Se refirió repetidamente a Groenlandia como “un trozo de hielo”, diciendo en un momento: “Lo que pido es un trozo de hielo, frío y mal ubicado, que puede desempeñar un papel vital en la paz y la seguridad mundial”. También dijo: “Es difícil llamarlo tierra”. Si bien Groenlandia está cubierta de hielo, no es un simple trozo de hielo; es una vasta masa de tierra donde viven más de 56.000 personas. Trump no mencionó a la población local, que se opone rotundamente a una anexión por parte de Estados Unidos.

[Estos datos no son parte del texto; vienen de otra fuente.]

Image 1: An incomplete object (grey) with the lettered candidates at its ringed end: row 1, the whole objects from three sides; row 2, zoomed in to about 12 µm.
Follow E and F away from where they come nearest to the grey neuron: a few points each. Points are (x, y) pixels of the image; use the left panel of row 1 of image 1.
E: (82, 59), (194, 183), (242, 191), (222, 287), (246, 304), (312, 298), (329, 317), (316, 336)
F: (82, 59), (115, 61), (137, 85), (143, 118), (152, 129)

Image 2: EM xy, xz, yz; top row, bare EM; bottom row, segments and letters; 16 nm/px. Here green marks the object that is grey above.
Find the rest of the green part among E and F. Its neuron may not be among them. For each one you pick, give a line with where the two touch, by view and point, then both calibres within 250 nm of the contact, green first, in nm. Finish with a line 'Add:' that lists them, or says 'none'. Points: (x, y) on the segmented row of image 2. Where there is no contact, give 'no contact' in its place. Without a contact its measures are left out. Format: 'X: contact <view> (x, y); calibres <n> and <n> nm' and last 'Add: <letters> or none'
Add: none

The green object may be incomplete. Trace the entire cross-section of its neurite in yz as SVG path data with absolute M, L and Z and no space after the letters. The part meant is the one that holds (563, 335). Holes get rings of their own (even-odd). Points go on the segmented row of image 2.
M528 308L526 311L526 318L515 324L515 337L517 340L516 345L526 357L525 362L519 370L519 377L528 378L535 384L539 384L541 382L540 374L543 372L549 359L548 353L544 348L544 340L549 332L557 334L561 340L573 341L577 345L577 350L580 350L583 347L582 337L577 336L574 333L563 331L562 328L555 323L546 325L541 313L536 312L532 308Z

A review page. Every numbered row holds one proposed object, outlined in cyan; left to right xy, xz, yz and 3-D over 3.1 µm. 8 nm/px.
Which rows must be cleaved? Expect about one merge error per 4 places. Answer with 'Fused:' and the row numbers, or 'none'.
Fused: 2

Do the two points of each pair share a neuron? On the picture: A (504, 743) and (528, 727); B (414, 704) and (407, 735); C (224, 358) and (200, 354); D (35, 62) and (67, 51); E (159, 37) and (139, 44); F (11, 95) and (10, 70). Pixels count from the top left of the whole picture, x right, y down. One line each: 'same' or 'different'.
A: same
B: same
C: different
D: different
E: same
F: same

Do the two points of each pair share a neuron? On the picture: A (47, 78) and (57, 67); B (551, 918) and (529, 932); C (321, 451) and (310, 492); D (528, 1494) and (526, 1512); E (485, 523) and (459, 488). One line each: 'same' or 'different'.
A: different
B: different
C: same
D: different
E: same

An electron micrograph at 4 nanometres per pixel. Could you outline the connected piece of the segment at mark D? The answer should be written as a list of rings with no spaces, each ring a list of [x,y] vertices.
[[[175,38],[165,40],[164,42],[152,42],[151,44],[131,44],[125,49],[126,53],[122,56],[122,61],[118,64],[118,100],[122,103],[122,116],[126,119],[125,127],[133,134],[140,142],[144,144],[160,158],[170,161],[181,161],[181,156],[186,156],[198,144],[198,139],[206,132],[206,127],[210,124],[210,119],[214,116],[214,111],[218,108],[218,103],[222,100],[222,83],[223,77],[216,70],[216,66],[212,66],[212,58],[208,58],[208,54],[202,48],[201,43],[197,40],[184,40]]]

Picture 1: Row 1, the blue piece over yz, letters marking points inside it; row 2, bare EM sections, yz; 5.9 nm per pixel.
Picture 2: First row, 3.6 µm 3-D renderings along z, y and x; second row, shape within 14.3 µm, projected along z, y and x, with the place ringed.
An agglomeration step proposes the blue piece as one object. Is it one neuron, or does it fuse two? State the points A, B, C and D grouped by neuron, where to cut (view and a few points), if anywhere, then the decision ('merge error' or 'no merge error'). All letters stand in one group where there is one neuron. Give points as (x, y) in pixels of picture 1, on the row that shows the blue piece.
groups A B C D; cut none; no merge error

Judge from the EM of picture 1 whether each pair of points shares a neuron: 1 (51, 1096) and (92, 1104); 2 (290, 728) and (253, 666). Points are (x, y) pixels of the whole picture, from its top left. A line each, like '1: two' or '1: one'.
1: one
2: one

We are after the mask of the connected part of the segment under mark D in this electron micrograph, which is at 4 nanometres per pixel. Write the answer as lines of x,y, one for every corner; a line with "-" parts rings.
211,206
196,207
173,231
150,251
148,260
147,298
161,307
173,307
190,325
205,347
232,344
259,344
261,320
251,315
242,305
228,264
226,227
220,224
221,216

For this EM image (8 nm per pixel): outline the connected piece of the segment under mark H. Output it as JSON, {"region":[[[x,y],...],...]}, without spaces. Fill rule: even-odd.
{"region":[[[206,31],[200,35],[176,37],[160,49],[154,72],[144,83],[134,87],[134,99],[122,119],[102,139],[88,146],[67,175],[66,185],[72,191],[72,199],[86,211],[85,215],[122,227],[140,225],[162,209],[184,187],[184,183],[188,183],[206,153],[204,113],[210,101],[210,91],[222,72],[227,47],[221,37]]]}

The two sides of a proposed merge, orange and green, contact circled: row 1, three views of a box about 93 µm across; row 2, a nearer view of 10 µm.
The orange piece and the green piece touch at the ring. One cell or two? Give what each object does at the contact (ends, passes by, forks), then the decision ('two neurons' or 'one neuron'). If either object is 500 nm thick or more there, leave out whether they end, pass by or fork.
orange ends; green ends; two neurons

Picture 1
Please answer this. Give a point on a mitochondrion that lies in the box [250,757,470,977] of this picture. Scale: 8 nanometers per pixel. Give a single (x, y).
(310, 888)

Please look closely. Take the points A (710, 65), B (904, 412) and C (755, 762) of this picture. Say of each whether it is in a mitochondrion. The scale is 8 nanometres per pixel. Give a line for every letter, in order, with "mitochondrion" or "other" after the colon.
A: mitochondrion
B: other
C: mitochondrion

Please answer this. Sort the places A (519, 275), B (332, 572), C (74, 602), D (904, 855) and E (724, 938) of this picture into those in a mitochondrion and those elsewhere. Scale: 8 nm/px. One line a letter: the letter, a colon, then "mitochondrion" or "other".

Trump señaló correctamente que Estados Unidos construyó instalaciones militares en Groenlandia durante la Segunda Guerra Mundial, cuando Dinamarca estaba ocupada por la Alemania nazi y no podía proteger Groenlandia, pero luego se quejó: “Después de la guerra, le devolvimos Groenlandia a Dinamarca. ¿Qué tan estúpidos fuimos al hacer eso? Pero lo hicimos. Se la devolvimos. ¿Y cuán desagradecidos son ahora?”.
Groenlandia nunca fue posesión estadounidense para que Estados Unidos pudiera “devolverla”. El acuerdo de 1941 que permitió al ejército estadounidense operar en Groenlandia establecía explícitamente que Dinamarca conservaba la soberanía sobre el territorio. El acuerdo decía: “El Gobierno de Estados Unidos de América reitera su reconocimiento y respeto por la soberanía del Reino de Dinamarca sobre Groenlandia”.
También decía: “El Reino de Dinamarca conserva la soberanía sobre las zonas de defensa mencionadas en los artículos anteriores”. Y su preámbulo señalaba: “Aunque la soberanía de Dinamarca sobre Groenlandia está plenamente reconocida, las circunstancias actuales impiden temporalmente que el Gobierno de Dinamarca ejerza sus poderes con respecto a Groenlandia”.
Trump afirmó más tarde en el discurso que Estados Unidos había tenido a Groenlandia “bajo su tutela” durante la guerra, pero no explicó claramente que estaba operando en un territorio que, según él mismo, pertenecía a Dinamarca.
En otro momento del discurso, Trump dijo: “No hay rastro de Dinamarca allí”. La presencia militar danesa en Groenlandia ha sido pequeña durante mucho tiempo, pero existía mucho antes del intento de Trump de anexionarse el territorio, y Dinamarca ha reforzado esa presencia en las últimas semanas.